■ Teks Bacaan
-*-

PAPUA tidak hanya
identik dengan kekerasan berupa penembakan secara sporadis, tapi juga menyimpan
sejumlah potret buram lain. Salah satunya, sejak Papua diintegrasikan, mereka
merasa dipinggirkan.
Buku Pemusnahan Etnis Melanesia: Memecah Kebisuan
Sejarah Kekerasan di Papua Barat (2012) yang ditulis Socratez Sofyan Yoman
menelisik lebih detail potret kelam yang dialami penduduk asli Papua. Dia
melihat kejahatan kemanusiaan didemonstrasikan atas nama keamanan dan
kepentingan nasional dengan berbagai bentuk wajah.
Penduduk asli Papua
tinggal 2,37 juta jiwa atau sekitar 15,2 persen dibanding pendatang 13,2 juta
jiwa atau sekitar 84,80 persen.
Di tanah Papua
terjadi proses pelemahan etnis secara sistematis karena kepentingan di Papua
Barat terkait masalah politik, keamanan, dan ekonomi. Banyak UU tidak prorakyat
setempat. "Ini semua bagian dari penghancuran masa depan, identitas, dan
mengakhiri eksistensi orang asli Papua dari tanah dan negeri mereka" (hal
245).
Jauh sebelumnya,
dalam Voice of America, 27 Januari 2006
dan The Indonesia Human Rights Campaign
Bulletin No 182/April 2006, hal 3, Penasihat Khusus Sekjen PBB bidang
Pencegahan Pemusnahan Penduduk Pribumi, Mr Juan Mendez, mengungkapkan
keprihatinannya terhadap kondisi warga asli di wilayah Papua Barat.

-*-

[Daftar wilayah elemen]
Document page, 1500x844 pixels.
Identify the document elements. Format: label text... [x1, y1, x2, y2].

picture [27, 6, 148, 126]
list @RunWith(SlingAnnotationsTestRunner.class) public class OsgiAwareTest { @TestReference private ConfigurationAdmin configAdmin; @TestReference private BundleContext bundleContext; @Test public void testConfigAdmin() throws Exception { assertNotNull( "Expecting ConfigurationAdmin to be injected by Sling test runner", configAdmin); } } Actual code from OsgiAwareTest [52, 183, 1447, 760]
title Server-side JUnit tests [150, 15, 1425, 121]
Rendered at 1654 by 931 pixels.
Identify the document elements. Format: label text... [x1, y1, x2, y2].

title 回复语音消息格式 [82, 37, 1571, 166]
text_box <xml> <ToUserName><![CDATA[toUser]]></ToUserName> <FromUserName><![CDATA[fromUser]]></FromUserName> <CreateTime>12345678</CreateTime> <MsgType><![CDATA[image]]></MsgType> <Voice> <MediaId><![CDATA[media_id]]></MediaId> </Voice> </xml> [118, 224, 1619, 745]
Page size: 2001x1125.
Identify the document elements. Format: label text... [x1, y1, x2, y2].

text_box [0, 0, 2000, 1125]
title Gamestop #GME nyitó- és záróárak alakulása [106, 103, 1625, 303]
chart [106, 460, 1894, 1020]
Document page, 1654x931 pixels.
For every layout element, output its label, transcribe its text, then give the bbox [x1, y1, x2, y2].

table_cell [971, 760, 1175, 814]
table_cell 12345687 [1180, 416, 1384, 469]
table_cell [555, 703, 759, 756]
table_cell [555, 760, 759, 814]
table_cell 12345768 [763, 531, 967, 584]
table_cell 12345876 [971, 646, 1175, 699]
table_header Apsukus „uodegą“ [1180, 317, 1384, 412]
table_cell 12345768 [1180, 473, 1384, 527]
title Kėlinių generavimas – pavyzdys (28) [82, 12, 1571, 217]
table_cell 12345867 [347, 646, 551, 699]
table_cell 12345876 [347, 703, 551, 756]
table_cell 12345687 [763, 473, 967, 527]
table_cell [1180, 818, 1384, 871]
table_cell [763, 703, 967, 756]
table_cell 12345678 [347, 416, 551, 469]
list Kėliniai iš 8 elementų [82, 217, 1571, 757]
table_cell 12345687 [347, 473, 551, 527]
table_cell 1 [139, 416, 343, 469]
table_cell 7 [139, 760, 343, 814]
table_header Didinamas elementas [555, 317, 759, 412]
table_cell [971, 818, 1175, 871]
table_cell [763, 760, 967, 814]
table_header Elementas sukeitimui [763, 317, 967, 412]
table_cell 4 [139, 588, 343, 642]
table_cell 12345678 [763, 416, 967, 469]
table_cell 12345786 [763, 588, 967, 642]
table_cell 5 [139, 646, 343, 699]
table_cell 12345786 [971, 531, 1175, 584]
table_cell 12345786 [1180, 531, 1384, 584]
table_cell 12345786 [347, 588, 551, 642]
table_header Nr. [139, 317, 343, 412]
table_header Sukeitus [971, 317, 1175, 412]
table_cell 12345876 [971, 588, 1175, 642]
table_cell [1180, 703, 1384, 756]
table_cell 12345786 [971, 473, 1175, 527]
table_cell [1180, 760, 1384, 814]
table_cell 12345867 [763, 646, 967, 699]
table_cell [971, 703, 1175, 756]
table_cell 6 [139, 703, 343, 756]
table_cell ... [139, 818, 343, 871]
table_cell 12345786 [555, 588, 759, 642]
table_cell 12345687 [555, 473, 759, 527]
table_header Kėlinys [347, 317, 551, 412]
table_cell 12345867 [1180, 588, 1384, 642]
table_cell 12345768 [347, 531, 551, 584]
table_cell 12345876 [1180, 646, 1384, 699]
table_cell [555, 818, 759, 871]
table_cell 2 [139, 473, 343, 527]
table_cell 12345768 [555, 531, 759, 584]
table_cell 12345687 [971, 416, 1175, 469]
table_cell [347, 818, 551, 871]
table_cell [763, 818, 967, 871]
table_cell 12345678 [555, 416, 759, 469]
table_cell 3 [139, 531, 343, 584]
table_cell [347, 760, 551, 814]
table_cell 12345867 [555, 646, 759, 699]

-*-

■ Perintah
Sebutkan semua masalah yang menurut teks tentang Papua berkaitan dengan kepentingan di Papua Barat.

■ Jawaban Tugas
Politik, keamanan, dan ekonomi.